ND's don't work on Auto...just so you know... If you went manual and adjusted down you "might" find a happy medium, but it is all about time, position of sun as mentioned. You don't say what your flying? Higher end DJI have a touch to adjust. So if you wanted the sky as a more blue you simply would touch the sky on screen and camera would adjust for that exposure, remember the rule of thirds.
 
Fixing it in post with a graduated filter is the best solution. For this to work, you will need to balance your exposure between the bright parts and dark parts. If either is clipped, no amount of adjustment can fix it. Use the histogram tool to center the exposure where you need it, and use one of the settings that maximizes dynamic range, like cinema-D or wquivalent.
 
ND's don't work on Auto...just so you know...
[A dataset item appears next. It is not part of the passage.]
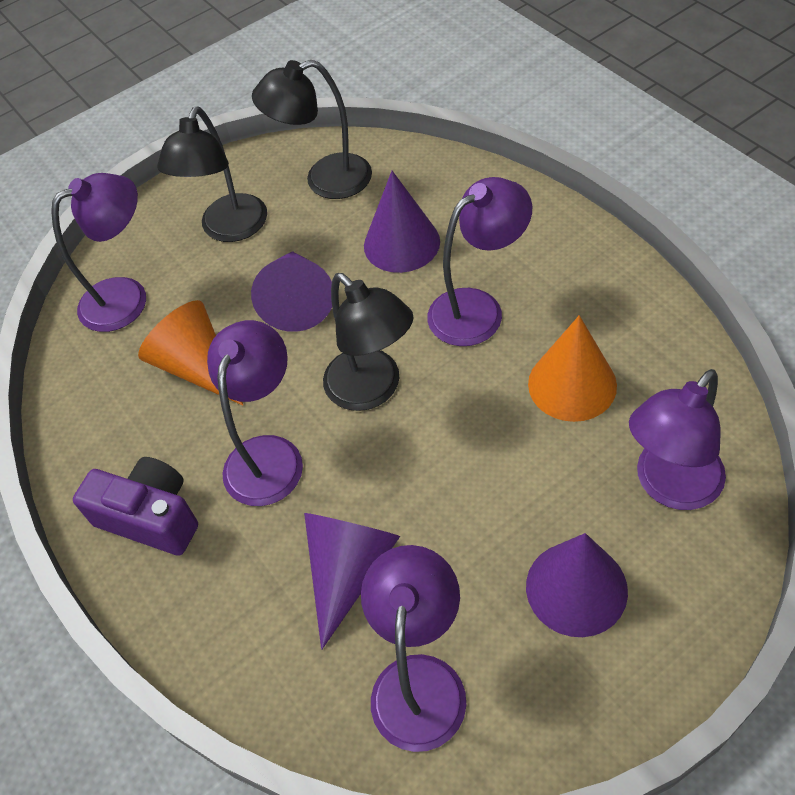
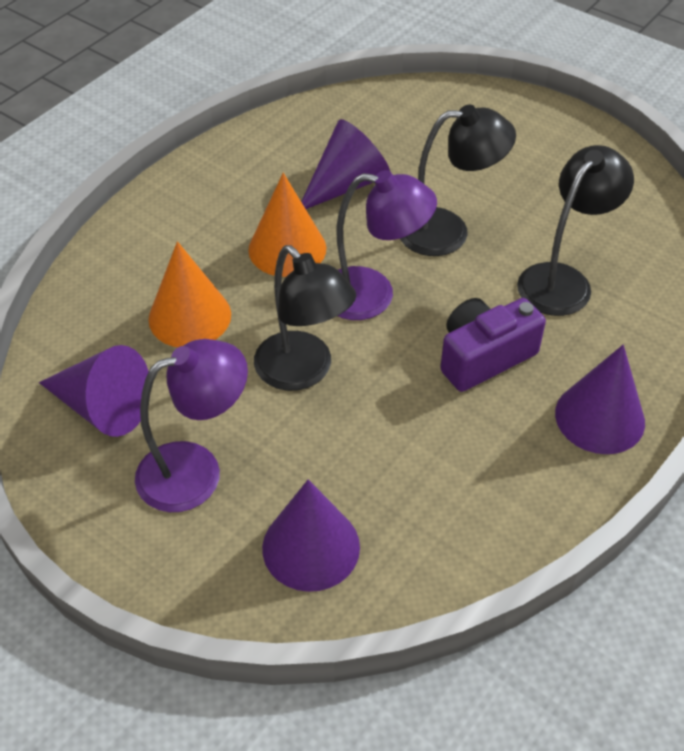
purple lamp: [51,173,146,332] [207,320,303,506] [361,545,466,752] [427,177,532,346] [629,369,726,510] = 5 -> [135,339,248,512] [336,170,437,320] = 2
How so? The point of the ND filter is to slow the shutter speed down, right? Are you saying that on the AUTO setting the drone won't automatically reduce the shutter speed? Not disagreeing, just guess I always assumed that it would do that.
 
How so? The point of the ND filter is to slow the shutter speed down, right? Are you saying that on the AUTO setting the drone won't automatically reduce the shutter speed? Not disagreeing, just guess I always assumed that it would do that.
On auto the drone will adjust to the same settings it wants with or without a filter.
 
On auto the drone will adjust to the same settings it wants with or without a filter.
Sorry to be dense, but if the light sensor on the drone senses that it needs more light (due to the presence of a filter), it can either increase ISO or decrease shutter speed. Are you saying it will always go for the ISO?
 
Sorry to be dense, but if the light sensor on the drone senses that it needs more light (due to the presence of a filter), it can either increase ISO or decrease shutter speed. Are you saying it will always go for the ISO?
I’m saying it will use the settings that programming has as default either way. The end result will be the same if you don’t use manual settings.
 
I’m saying it will use the settings that programming has as default either way. The end result will be the same if you don’t use manual settings.
Let's say I go and shoot a scene without a filter on auto, and the drone picks 100 ISO and a shutter speed of 1/250. I then put on an ND filter (32 for example) and shoot the exact same scene. What ISO/shutter speed will I observe?
 
Let's say I go and shoot a scene without a filter on auto, and the drone picks 100 ISO and a shutter speed of 1/250. I then put on an ND filter (32 for example) and shoot the exact same scene. What ISO/shutter speed will I observe?